* EXERCISE GOAL *
Below are the entries. Transcribe exactly the lines from the one with "3. **Grid Configuration**" through the one with "#### Adattamento dei Contenuti", ends included, and leave out all others.

(Stored data)
************

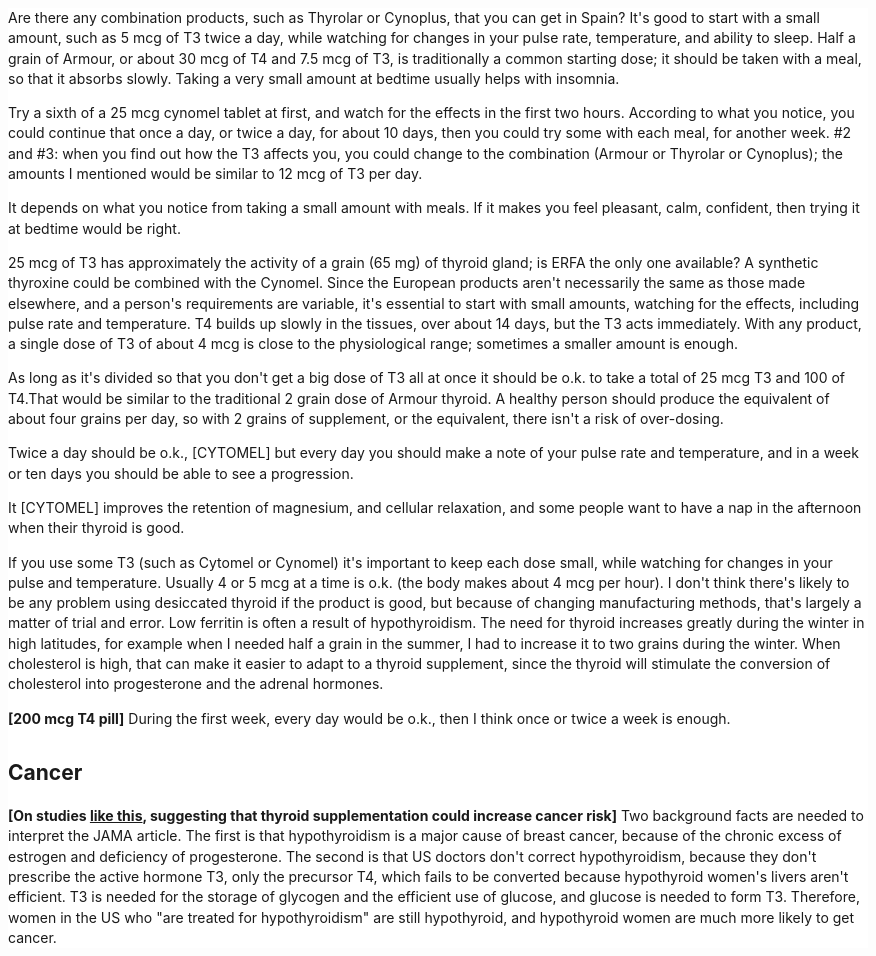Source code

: Are there any combination products, such as Thyrolar or Cynoplus, that you can get in Spain? It's good to start with a small amount, such as 5 mcg of T3 twice a day, while watching for changes in your pulse rate, temperature, and ability to sleep. Half a grain of Armour, or about 30 mcg of T4 and 7.5 mcg of T3, is traditionally a common starting dose; it should be taken with a meal, so that it absorbs slowly. Taking a very small amount at bedtime usually helps with insomnia.

Try a sixth of a 25 mcg cynomel tablet at first, and watch for the effects in the first two hours. According to what you notice, you could continue that once a day, or twice a day, for about 10 days, then you could try some with each meal, for another week. #2 and #3: when you find out how the T3 affects you, you could change to the combination (Armour or Thyrolar or Cynoplus); the amounts I mentioned would be similar to 12 mcg of T3 per day.

It depends on what you notice from taking a small amount with meals. If it makes you feel pleasant, calm, confident, then trying it at bedtime would be right.

25 mcg of T3 has approximately the activity of a grain (65 mg) of thyroid gland; is ERFA the only one available? A synthetic thyroxine could be combined with the Cynomel. Since the European products aren't necessarily the same as those made elsewhere, and a person's requirements are variable, it's essential to start with small amounts, watching for the effects, including pulse rate and temperature. T4 builds up slowly in the tissues, over about 14 days, but the T3 acts immediately. With any product, a single dose of T3 of about 4 mcg is close to the physiological range; sometimes a smaller amount is enough.

As long as it's divided so that you don't get a big dose of T3 all at once it should be o.k. to take a total of 25 mcg T3 and 100 of T4.That would be similar to the traditional 2 grain dose of Armour thyroid. A healthy person should produce the equivalent of about four grains per day, so with 2 grains of supplement, or the equivalent, there isn't a risk of over-dosing.

Twice a day should be o.k., [CYTOMEL] but every day you should make a note of your pulse rate and temperature, and in a week or ten days you should be able to see a progression.

It [CYTOMEL] improves the retention of magnesium, and cellular relaxation, and some people want to have a nap in the afternoon when their thyroid is good.

If you use some T3 (such as Cytomel or Cynomel) it's important to keep each dose small, while watching for changes in your pulse and temperature. Usually 4 or 5 mcg at a time is o.k. (the body makes about 4 mcg per hour). I don't think there's likely to be any problem using desiccated thyroid if the product is good, but because of changing manufacturing methods, that's largely a matter of trial and error. Low ferritin is often a result of hypothyroidism. The need for thyroid increases greatly during the winter in high latitudes, for example when I needed half a grain in the summer, I had to increase it to two grains during the winter. When cholesterol is high, that can make it easier to adapt to a thyroid supplement, since the thyroid will stimulate the conversion of cholesterol into progesterone and the adrenal hormones.

**[200 mcg T4 pill]**
During the first week, every day would be o.k., then I think once or twice a week is enough.

## Cancer

**[On studies [like this](https://pubmed.ncbi.nlm.nih.gov/988872/), suggesting that thyroid supplementation could increase cancer risk]**
Two background facts are needed to interpret the JAMA article. The first is that hypothyroidism is a major cause of breast cancer, because of the chronic excess of estrogen and deficiency of progesterone. The second is that US doctors don't correct hypothyroidism, because they don't prescribe the active hormone T3, only the precursor T4, which fails to be converted because hypothyroid women's livers aren't efficient. T3 is needed for the storage of glycogen and the efficient use of glucose, and glucose is needed to form T3. Therefore, women in the US who "are treated for hypothyroidism" are still hypothyroid, and hypothyroid women are much more likely to get cancer.
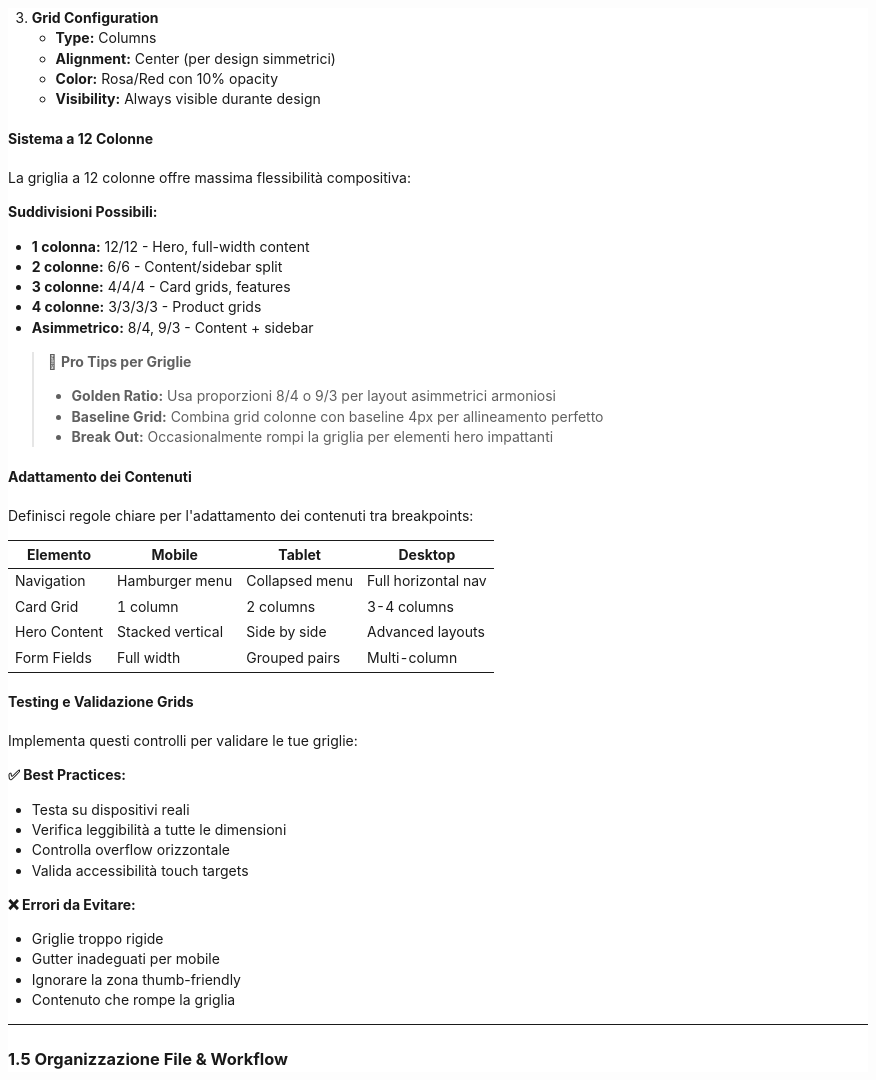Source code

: 3. **Grid Configuration**
   - **Type:** Columns
   - **Alignment:** Center (per design simmetrici)
   - **Color:** Rosa/Red con 10% opacity
   - **Visibility:** Always visible durante design

#### Sistema a 12 Colonne

La griglia a 12 colonne offre massima flessibilità compositiva:

**Suddivisioni Possibili:**
- **1 colonna:** 12/12 - Hero, full-width content
- **2 colonne:** 6/6 - Content/sidebar split
- **3 colonne:** 4/4/4 - Card grids, features
- **4 colonne:** 3/3/3/3 - Product grids
- **Asimmetrico:** 8/4, 9/3 - Content + sidebar

> 🎯 **Pro Tips per Griglie**
> 
> - **Golden Ratio:** Usa proporzioni 8/4 o 9/3 per layout asimmetrici armoniosi
> - **Baseline Grid:** Combina grid colonne con baseline 4px per allineamento perfetto
> - **Break Out:** Occasionalmente rompi la griglia per elementi hero impattanti

#### Adattamento dei Contenuti

Definisci regole chiare per l'adattamento dei contenuti tra breakpoints:

| Elemento | Mobile | Tablet | Desktop |
|----------|--------|--------|---------|
| Navigation | Hamburger menu | Collapsed menu | Full horizontal nav |
| Card Grid | 1 column | 2 columns | 3-4 columns |
| Hero Content | Stacked vertical | Side by side | Advanced layouts |
| Form Fields | Full width | Grouped pairs | Multi-column |

#### Testing e Validazione Grids

Implementa questi controlli per validare le tue griglie:

**✅ Best Practices:**
- Testa su dispositivi reali
- Verifica leggibilità a tutte le dimensioni
- Controlla overflow orizzontale
- Valida accessibilità touch targets

**❌ Errori da Evitare:**
- Griglie troppo rigide
- Gutter inadeguati per mobile
- Ignorare la zona thumb-friendly
- Contenuto che rompe la griglia

---

### 1.5 Organizzazione File & Workflow
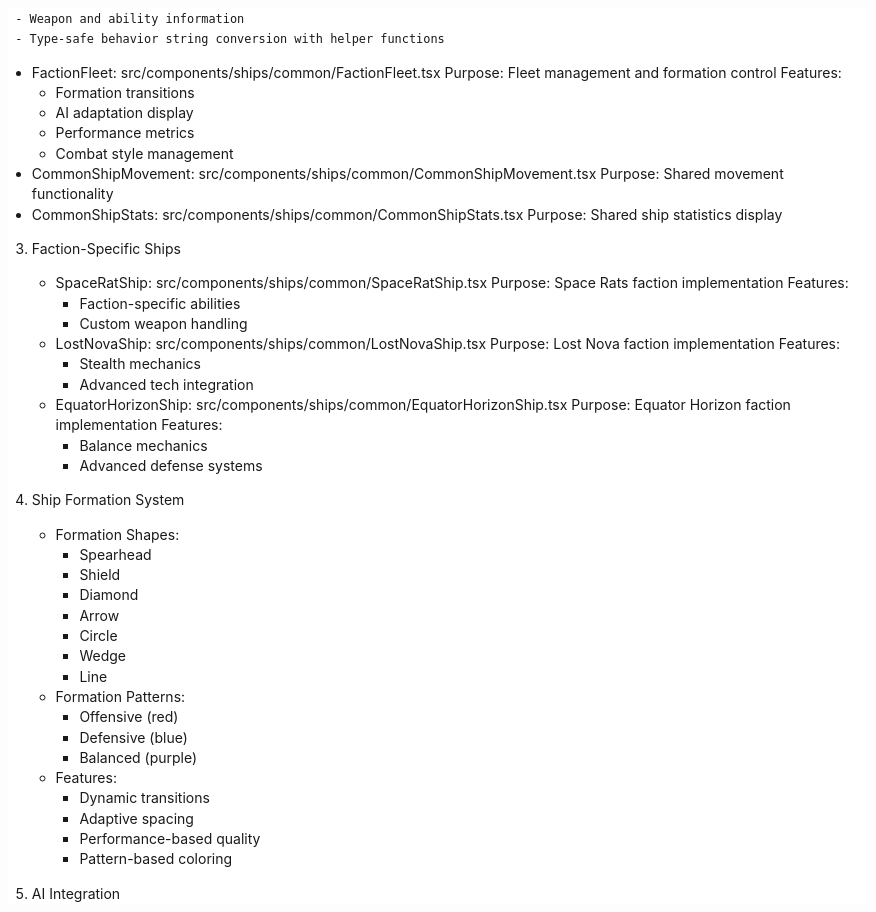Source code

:      - Weapon and ability information
     - Type-safe behavior string conversion with helper functions
   - FactionFleet: src/components/ships/common/FactionFleet.tsx
     Purpose: Fleet management and formation control
     Features:
     - Formation transitions
     - AI adaptation display
     - Performance metrics
     - Combat style management
   - CommonShipMovement: src/components/ships/common/CommonShipMovement.tsx
     Purpose: Shared movement functionality
   - CommonShipStats: src/components/ships/common/CommonShipStats.tsx
     Purpose: Shared ship statistics display

3. Faction-Specific Ships

   - SpaceRatShip: src/components/ships/common/SpaceRatShip.tsx
     Purpose: Space Rats faction implementation
     Features:
     - Faction-specific abilities
     - Custom weapon handling
   - LostNovaShip: src/components/ships/common/LostNovaShip.tsx
     Purpose: Lost Nova faction implementation
     Features:
     - Stealth mechanics
     - Advanced tech integration
   - EquatorHorizonShip: src/components/ships/common/EquatorHorizonShip.tsx
     Purpose: Equator Horizon faction implementation
     Features:
     - Balance mechanics
     - Advanced defense systems

4. Ship Formation System

   - Formation Shapes:
     - Spearhead
     - Shield
     - Diamond
     - Arrow
     - Circle
     - Wedge
     - Line
   - Formation Patterns:
     - Offensive (red)
     - Defensive (blue)
     - Balanced (purple)
   - Features:
     - Dynamic transitions
     - Adaptive spacing
     - Performance-based quality
     - Pattern-based coloring

5. AI Integration
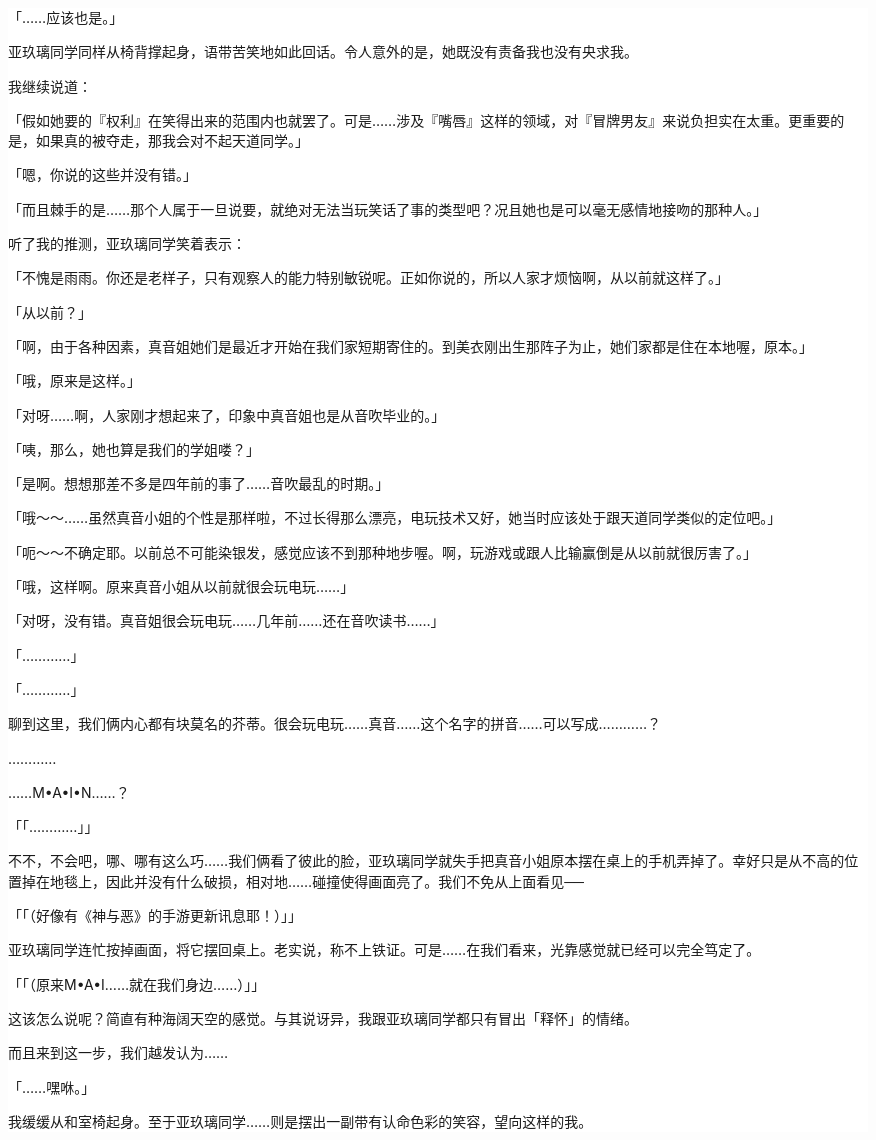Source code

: 「……应该也是。」

亚玖璃同学同样从椅背撑起身，语带苦笑地如此回话。令人意外的是，她既没有责备我也没有央求我。

我继续说道：

「假如她要的『权利』在笑得出来的范围内也就罢了。可是……涉及『嘴唇』这样的领域，对『冒牌男友』来说负担实在太重。更重要的是，如果真的被夺走，那我会对不起天道同学。」

「嗯，你说的这些并没有错。」

「而且棘手的是……那个人属于一旦说要，就绝对无法当玩笑话了事的类型吧？况且她也是可以毫无感情地接吻的那种人。」

听了我的推测，亚玖璃同学笑着表示：

「不愧是雨雨。你还是老样子，只有观察人的能力特别敏锐呢。正如你说的，所以人家才烦恼啊，从以前就这样了。」

「从以前？」

「啊，由于各种因素，真音姐她们是最近才开始在我们家短期寄住的。到美衣刚出生那阵子为止，她们家都是住在本地喔，原本。」

「哦，原来是这样。」

「对呀……啊，人家刚才想起来了，印象中真音姐也是从音吹毕业的。」

「咦，那么，她也算是我们的学姐喽？」

「是啊。想想那差不多是四年前的事了……音吹最乱的时期。」

「哦～～……虽然真音小姐的个性是那样啦，不过长得那么漂亮，电玩技术又好，她当时应该处于跟天道同学类似的定位吧。」

「呃～～不确定耶。以前总不可能染银发，感觉应该不到那种地步喔。啊，玩游戏或跟人比输赢倒是从以前就很厉害了。」

「哦，这样啊。原来真音小姐从以前就很会玩电玩……」

「对呀，没有错。真音姐很会玩电玩……几年前……还在音吹读书……」

「…………」

「…………」

聊到这里，我们俩内心都有块莫名的芥蒂。很会玩电玩……真音……这个名字的拼音……可以写成…………？

…………

……M•A•I•N……？

「「…………」」

不不，不会吧，哪、哪有这么巧……我们俩看了彼此的脸，亚玖璃同学就失手把真音小姐原本摆在桌上的手机弄掉了。幸好只是从不高的位置掉在地毯上，因此并没有什么破损，相对地……碰撞使得画面亮了。我们不免从上面看见──

「「（好像有《神与恶》的手游更新讯息耶！）」」

亚玖璃同学连忙按掉画面，将它摆回桌上。老实说，称不上铁证。可是……在我们看来，光靠感觉就已经可以完全笃定了。

「「（原来M•A•I……就在我们身边……）」」

这该怎么说呢？简直有种海阔天空的感觉。与其说讶异，我跟亚玖璃同学都只有冒出「释怀」的情绪。

而且来到这一步，我们越发认为……

「……嘿咻。」

我缓缓从和室椅起身。至于亚玖璃同学……则是摆出一副带有认命色彩的笑容，望向这样的我。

************

* EXERCISE RESPONSE *
: 3. **Grid Configuration**
   - **Type:** Columns
   - **Alignment:** Center (per design simmetrici)
   - **Color:** Rosa/Red con 10% opacity
   - **Visibility:** Always visible durante design

#### Sistema a 12 Colonne

La griglia a 12 colonne offre massima flessibilità compositiva:

**Suddivisioni Possibili:**
- **1 colonna:** 12/12 - Hero, full-width content
- **2 colonne:** 6/6 - Content/sidebar split
- **3 colonne:** 4/4/4 - Card grids, features
- **4 colonne:** 3/3/3/3 - Product grids
- **Asimmetrico:** 8/4, 9/3 - Content + sidebar

> 🎯 **Pro Tips per Griglie**
> 
> - **Golden Ratio:** Usa proporzioni 8/4 o 9/3 per layout asimmetrici armoniosi
> - **Baseline Grid:** Combina grid colonne con baseline 4px per allineamento perfetto
> - **Break Out:** Occasionalmente rompi la griglia per elementi hero impattanti

#### Adattamento dei Contenuti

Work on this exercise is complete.